For the unanswered questions, I'll make my own decisions and assumptions and I have something to show I'm sure it'll be easier to make a decision.
@alanbato Congrats on the final weeks of getting your degree! Should we expect to hear from you again around, say, 7 July?
@brainwane Yes, I'll have something to show by then :)
Hi, @alanbato! How is the feature coming along?
how installing an unpublished release should work with
pip(obfuscated simple index and--index-url?)
After experimenting with @alanbato on this today, we determined this should be --extra-index-url instead, so the "draft"/obfusticated index only needs to include the draft release of the draft package, and doesn't need to include every other package available.
(@ewdurbin originally said this here)
I think that PyPI is getting closer to this feature nowadays with the ability to "yank" and "un-yank" releases. You can make but "yank" your release as quickly as possible, which makes it not used by default pip install myproject. It will be used by an explicit pip install myproject==1.3. When everything seems to work, "un-yank" it. There is still a window at the start during which a high-volume project is likely to get a few downloads from unsuspecting users---which will then be stuck with your release candidate even if you yank it as long as they are using the same virtualenv, as far as I could test---but that's still progress.

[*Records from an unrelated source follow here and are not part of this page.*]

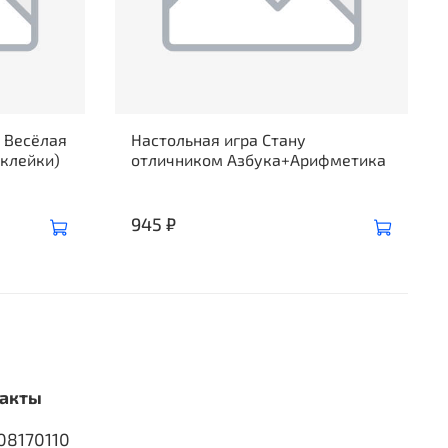
 Весёлая
Настольная игра Стану
бклейки)
отличником Азбука+Арифметика
945 ₽
акты
08170110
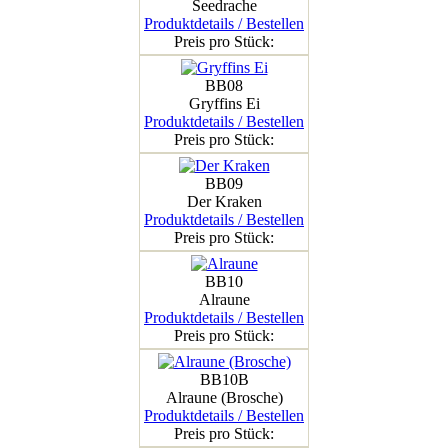
Seedrache
Produktdetails / Bestellen
Preis pro Stück:
BB08
Gryffins Ei
Produktdetails / Bestellen
Preis pro Stück:
BB09
Der Kraken
Produktdetails / Bestellen
Preis pro Stück:
BB10
Alraune
Produktdetails / Bestellen
Preis pro Stück:
BB10B
Alraune (Brosche)
Produktdetails / Bestellen
Preis pro Stück:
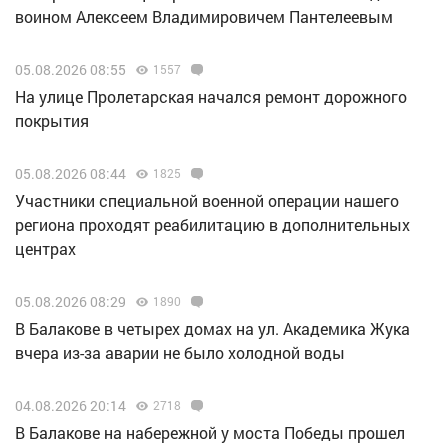
воином Алексеем Владимировичем Пантелеевым
05.08.2026 08:55
1557
На улице Пролетарская начался ремонт дорожного
покрытия
05.08.2026 08:44
1825
Участники специальной военной операции нашего
региона проходят реабилитацию в дополнительных
центрах
05.08.2026 08:29
1890
В Балакове в четырех домах на ул. Академика Жука
вчера из-за аварии не было холодной воды
04.08.2026 20:14
2718
В Балакове на набережной у моста Победы прошел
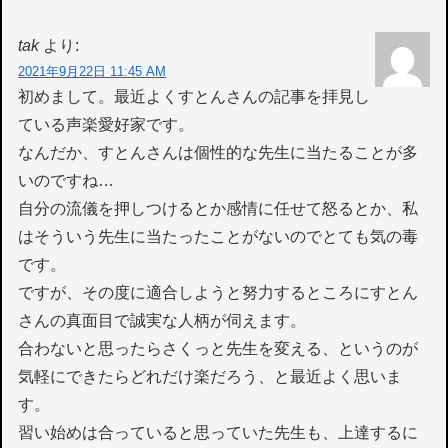
tak
より:
2021年9月22日 11:45 AM
初めまして。最近よくすとんさんの記事を拝見し
ている声楽愛好家です。
なんだか、すとんさんは個性的な先生に当たることが多
いのですね…
自分の流儀を押しつけるとか感情に任せて怒るとか、私
はそういう先生に当たったことがないのでとても気の毒
です。
ですが、その度に適合しようと努力するところにすとん
さんの真面目で誠実な人柄が伺えます。
合わないと思ったらさくっと先生を変える、というのが
気軽にできたらどれだけ楽だろう、と最近よく思いま
す。
習い始めは合っていると思っていた先生も、上達するに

If only we could create a new release initially in the "yanked" state, we would actually have a way to do atomic PyPI releases.
@alanbato How's this going?
Hey @brainwane! So, the current status is this:
Once @di has time to review, I'll make the necessary changes and get it ready for a formal PR to this repo :)
Most helpful comment
At the PyPA minisummit in early May (at PyCon North America), we discussed the desire to increase pip's and PyPI's strictness with regard to metadata. Part of that progress will require staged releases -- a temporary state that a release can be in where PyPI has it but hasn't published it yet. This will let project owners/maintainers review where their fresh releases are out of compliance, and help us provide soft warnings during the intermediate period where we're warning maintainers/owners about failing strictness checks but not yet blocking releases on those new stricter checks. I think of this state/feature as "package preview".
We'll need database support for understanding the release state ("is this published or not").
As I understand it, this is a feature we want and are soliciting help to implement.